プロジェクトに、すべての優先テーブルを保持するのに十分な RAM がない場合は、BI Engine が最近アクセスされていないパーティションと列をオフロードします。高速化を必要とする新しいクエリのためにメモリが解放されます。

優先テーブルの制限事項

BI Engine の優先テーブルには次の制限があります。

  • 優先テーブルの予約リストにビューを追加することはできません。BI Engine の優先テーブルは、テーブルのみをサポートします。
  • マテリアライズド ビューへのクエリが高速化されるのは、マテリアライズド ビューとそのベーステーブルの両方が優先テーブルリストに含まれている場合のみです。
  • 高速化用のパーティションまたは列の指定はサポートされていません。
  • JSON 型の列はサポートされていないため、BI Engine によって高速化されません。
  • 複数のテーブルにアクセスするクエリが高速化されるのは、すべてのテーブルが優先テーブルである場合のみです。たとえば、JOIN を含むクエリ内のすべてのテーブルは、高速化するために優先テーブルリストに含まれている必要があります。優先リストに含まれていないテーブルが 1 つであっても、クエリで BI Engine を使用することはできません。
  • 一般公開データセットは、Google Cloud コンソールではサポートされていません。一般公開テーブルを優先テーブルとして追加するには、API または DDL を使用します。

制限事項

BigQuery BI Engine には次の制限があります。

結合

BI Engine は、特定のタイプの結合クエリを高速化します。高速化は、INNERLEFT OUTER JOINS を使用するリーフレベルのサブクエリで実行されます。ここで、大規模なファクト テーブルが、最大で 4 つの小規模な「ディメンション」テーブルと結合されます。小規模なディメンション テーブルには次の制限があります。

  • 500 万行未満
  • サイズ制限:
    • パーティション分割されていないテーブル: 5 GiB 以下
    • パーティション分割テーブル: 参照されるパーティションが 1 GB 以下

ウィンドウ関数

分析関数とも呼ばれるウィンドウ関数は、BigQuery BI Engine で高速化される際に次の制限があります。

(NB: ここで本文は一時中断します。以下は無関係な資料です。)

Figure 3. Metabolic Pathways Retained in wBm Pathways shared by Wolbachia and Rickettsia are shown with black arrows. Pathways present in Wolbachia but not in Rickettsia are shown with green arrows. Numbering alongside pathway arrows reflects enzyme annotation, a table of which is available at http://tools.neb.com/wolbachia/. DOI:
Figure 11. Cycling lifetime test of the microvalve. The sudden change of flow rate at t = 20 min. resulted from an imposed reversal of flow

  • 入力ステージにウィンドウ関数がない場合は、BigQuery BI Engine によって高速化されます。この場合、INFORMATION_SCHEMA.JOBS ビューは bi_engine_statistics.acceleration_modeFULL_INPUT として報告します。
  • 入力ステージにウィンドウ関数を含むクエリの入力ステージは BI Engine によって高速化されます。ただし、BI Engine のウィンドウ関数の制限事項に記載されている制限は適用されません。その場合、入力ステージまたはクエリ全体が BI Engine で実行されます。この場合、INFORMATION_SCHEMA.JOBS ビューは bi_engine_statistics.acceleration_modeFULL_INPUT または FULL_QUERY として報告します。

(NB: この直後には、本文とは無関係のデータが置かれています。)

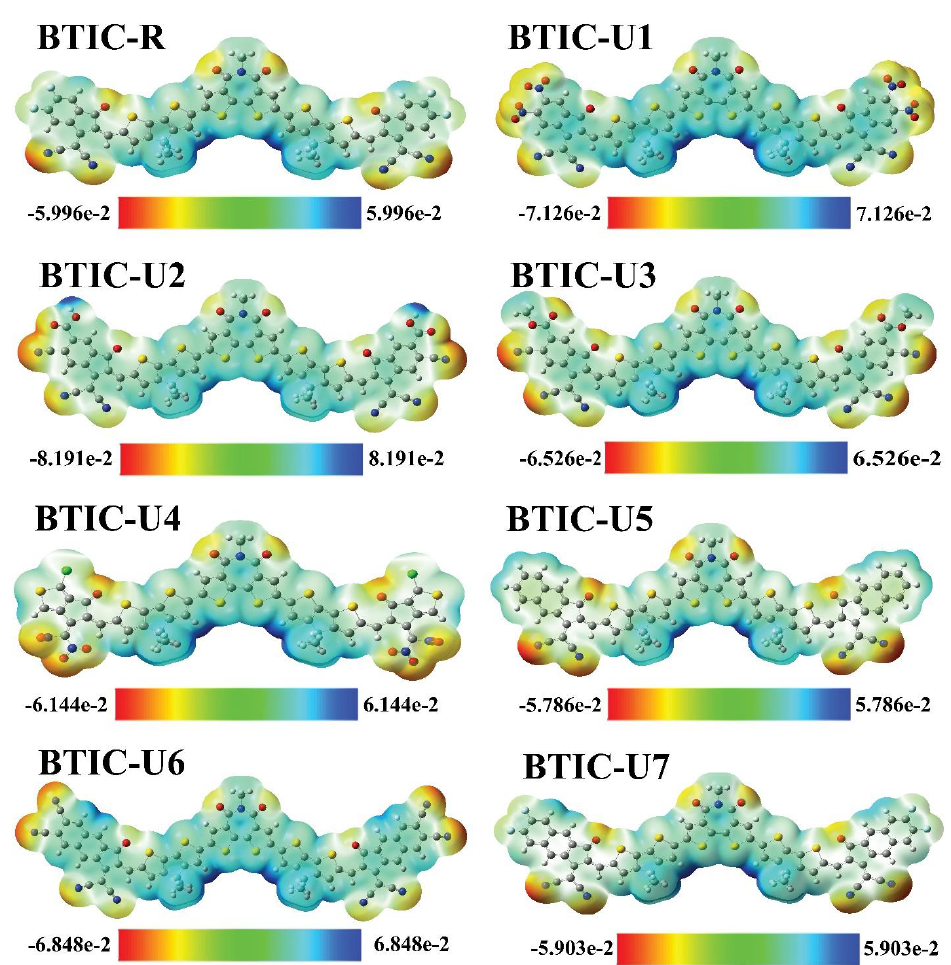
Figure 8. ESP maps of BTIC − R and BTIC − U1 to BTIC − U7.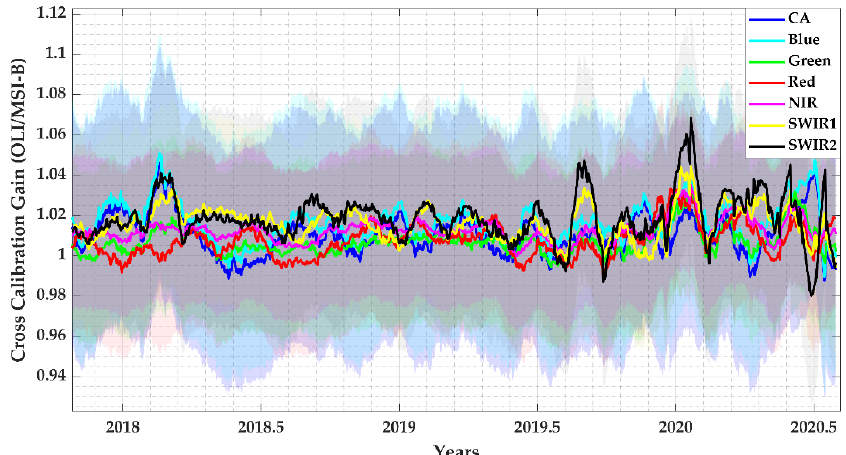
Figure 12. The trend-to-trend cross-calibration gain of Sentinel 2A MSI and Sentinel 2B MSI. The shaded region is the uncertainty for individual bands.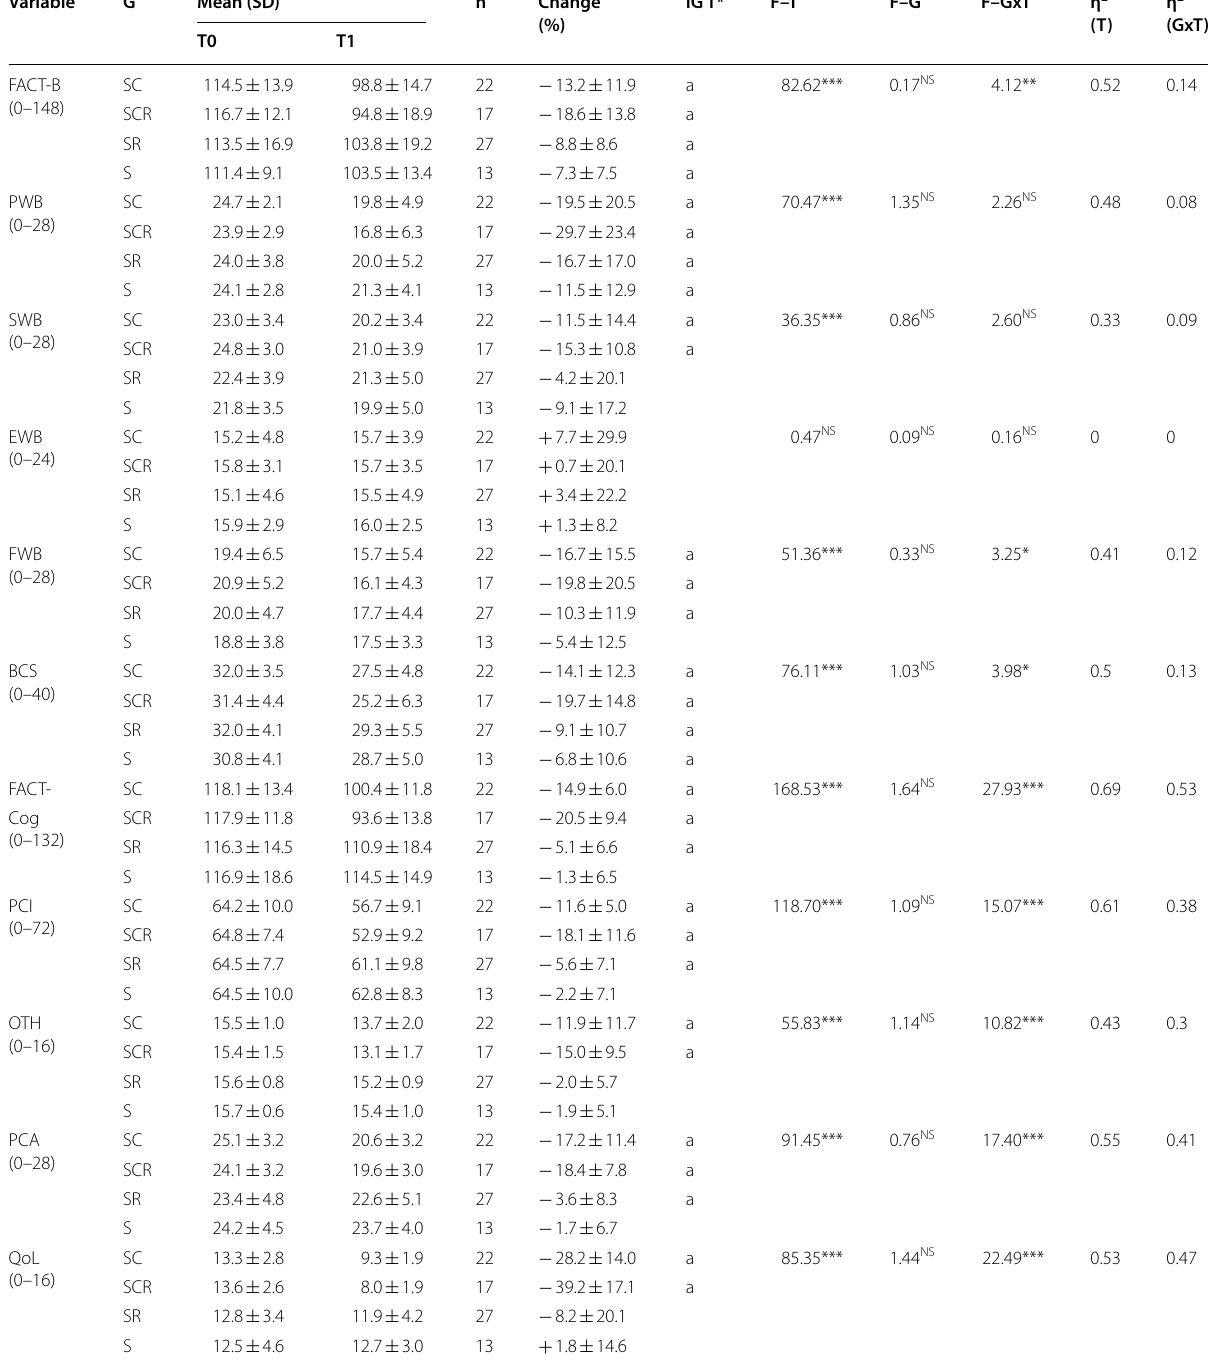
Table 4 The primary outcome measures of the FACT‑B and the FACT‑Cog in the treatment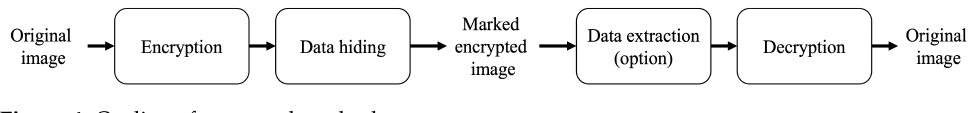
Figure 4. Outline of proposed method.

BiEngineStatistics フィールドの詳細については、ジョブ参照をご覧ください。

BI Engine のウィンドウ関数の制限事項

ウィンドウ関数を使用したクエリは、次のすべての条件が満たされている場合にのみ BI Engine で実行されます。

  • クエリが 1 つのテーブルのみをスキャンする。
    • テーブルが分割されていない。
    • テーブルの行数が 500 万行未満。
  • クエリに JOIN 演算子が含まれていない。
  • スキャンされるテーブルのサイズにウィンドウ関数演算子の数を掛けた結果が 300 MiB を超えない。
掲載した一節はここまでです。